Architecting for Uptime

dpdp_ · on March 7, 2012

There are so a lot more patterns of high availability architectures other than load balancing.

Distributed Queues, Pub/Sub, Gossip just a few that come to mind.

In your example, you are using what is called a classical three-tier web architecture - a Load Balancer + Stateless Nodes + Scalable Storage. The most interesting part of HA setup in a three-tier web architecture is HA setup of the persistent storage component. It looks like you actually haven't figured that out that piece yet and are waiting for a vendor (Microsoft) to solve this for you.

You can improve availability of your persistent storage (MSSQL) in several simple (or not so simple ways):

1. Use a SQL proxy load balancer (or a cluster setup) - a similar load balancer HA pattern you are already using

2. Shard. You will scale writes and significantly reduce the probably of your system becoming completely unavailable.

ww520 · on March 7, 2012

Disk device level replication like DRBD, plus a failure control framework like Linux Heartbeat, goes a long way in providing HA cluster for database. Since the replication and failover are at the device level, the solution works with any disk-based system, including databases.

In my experience, failure can be detected in seconds and switched over. Adding a reverse ARP setup to share a virtual IP for the clustering servers, the clients won't even have to talk to a different IP in the case of failover. The only case the clients need to handle is to retry upon failed connection, which they should have handled to deal with the occasional network failure.

sausagefeet · on March 7, 2012

I found this to be an ironic read. "How to architect for uptime from someone who hasn't quite figured it out themselves"

trustfundbaby · on March 7, 2012

So should they not have posted at all or should they have used a different title?

sausagefeet · on March 7, 2012

If your article on how to architect for uptime ends with how the authors system isn't architected for uptime I don't think they should have written it. How do we know their advice applies once they actually institute the changes they talk about?

petergrace · on March 7, 2012

This is a really good point and I appreciate your viewpoint, but just because I wrote the article for/about stack exchange it doesn't preclude me from having done it differently at a prior employer.

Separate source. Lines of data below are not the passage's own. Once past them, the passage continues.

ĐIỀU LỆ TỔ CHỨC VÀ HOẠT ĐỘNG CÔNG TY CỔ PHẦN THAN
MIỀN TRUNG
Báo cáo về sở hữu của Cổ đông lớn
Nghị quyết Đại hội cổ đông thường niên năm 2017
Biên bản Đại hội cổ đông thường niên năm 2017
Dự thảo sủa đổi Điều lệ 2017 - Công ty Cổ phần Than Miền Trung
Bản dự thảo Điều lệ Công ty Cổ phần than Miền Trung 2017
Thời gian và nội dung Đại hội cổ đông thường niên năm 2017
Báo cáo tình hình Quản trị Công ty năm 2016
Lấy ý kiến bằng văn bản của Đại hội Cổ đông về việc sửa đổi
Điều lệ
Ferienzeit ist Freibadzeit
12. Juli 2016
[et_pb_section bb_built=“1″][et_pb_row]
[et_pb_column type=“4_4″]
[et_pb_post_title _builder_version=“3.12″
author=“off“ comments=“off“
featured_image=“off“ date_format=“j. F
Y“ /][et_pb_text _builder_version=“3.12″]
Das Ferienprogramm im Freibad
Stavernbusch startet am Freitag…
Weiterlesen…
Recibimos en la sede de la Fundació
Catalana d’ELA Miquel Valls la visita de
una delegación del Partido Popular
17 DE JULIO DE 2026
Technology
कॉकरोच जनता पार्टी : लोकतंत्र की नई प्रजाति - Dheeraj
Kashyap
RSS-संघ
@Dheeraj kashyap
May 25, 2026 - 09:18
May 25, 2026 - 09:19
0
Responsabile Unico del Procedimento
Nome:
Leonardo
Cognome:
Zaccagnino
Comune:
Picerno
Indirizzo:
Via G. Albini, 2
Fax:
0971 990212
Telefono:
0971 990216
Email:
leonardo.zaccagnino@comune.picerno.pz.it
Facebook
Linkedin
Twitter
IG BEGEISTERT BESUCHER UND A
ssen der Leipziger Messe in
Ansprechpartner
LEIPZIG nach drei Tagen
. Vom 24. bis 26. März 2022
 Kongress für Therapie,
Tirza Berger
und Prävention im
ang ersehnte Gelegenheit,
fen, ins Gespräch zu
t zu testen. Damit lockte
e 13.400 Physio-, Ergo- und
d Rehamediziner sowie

sausagefeet · on March 7, 2012

Talk about that then? It make it clear you're not just talking out your tush some way?

gaius · on March 7, 2012

It looks like you actually haven't figured that out that piece yet and are waiting for a vendor (Microsoft) to solve this for you.

Grown-up vendors have had this solved for decades, literally. E.g. http://en.wikipedia.org/wiki/IBM_Parallel_Sysplex

gizzlon · on March 7, 2012

A handy summary of different solutions:

PostgreSQL: Comparison of Different Solutions http://www.postgresql.org/docs/current/static/different-repl...

as well as the rest of chapter 25..

petergrace · on March 7, 2012

Excellent points! You're quite right that there are a lot more things we could do to improve the high availability in the Stack Exchange environment. Unfortunately, I was hired well after the environment was designed so any suggested changes would need to not only pass the rigors of review by the team but also be able to handle the load that stackoverflow.com generates. Changing pieces at this point would be nontrivial and difficult to get approval on if it meant that we'd affect performance of our main property.

That being said, I'm 100% in agreement with you that the two options you supplied would be wonderful additions to our environment.

edwinnathaniel · on March 7, 2012

Whether you're developing for high-trafficked web-apps or not, I believe the practice of Continuous Integration has become a common bare-minimum these days.

The tricky part when it comes to CI often occurs in the area of test automation, archiving the builds, building for different environment (UAT, STAGE, DEV, PROD), and to deploy it immediately after build (definitely hard if it involves database and migration).

Some CIs handle archiving the builds (Atlassian Bamboo comes to mind).

Some build system handles multiple builds for different configurations fairly straightforward and easy (Maven Profiles, Rails to some extend)

Automated-deployment is still a bit tricky to setup.

Certain category of test-automation is hard to do in CI (typically around JS, UI code, and functional testing). This particular area requires high-level of discipline from the development team. This is one of the reasons why some teams/companies prefer to use GWT instead of pure JS due to the known best practices and the work-around for "headless" front-end testing (or at least that was the case in the past, maybe the JS testing landscape has changed ever since).

j-kidd · on March 7, 2012

> The main thing one needs to think about when coding an app in a load balanced environment is that there’s no guarantee that request ‘n+1′ is going to land on the same server as request ‘n’, so you need to handle sessions in a centralized/db manner so that the cookies in the browser link you up to the proper session regardless of what server you hit.

Instead of doing it in a centralized/db manner, Beaker allows sessions to be distributed client side:

http://techspot.zzzeek.org/2011/10/01/thoughts-on-beaker/

It was one of the best things I learned last year.

radagaisus · on March 7, 2012

Could we have a tl;dr version please?

mrgreenfur · on March 7, 2012

I just got their "we are overloaded" page, I shit you not. Is this part of a joke I'm lucky enough to be in on? :)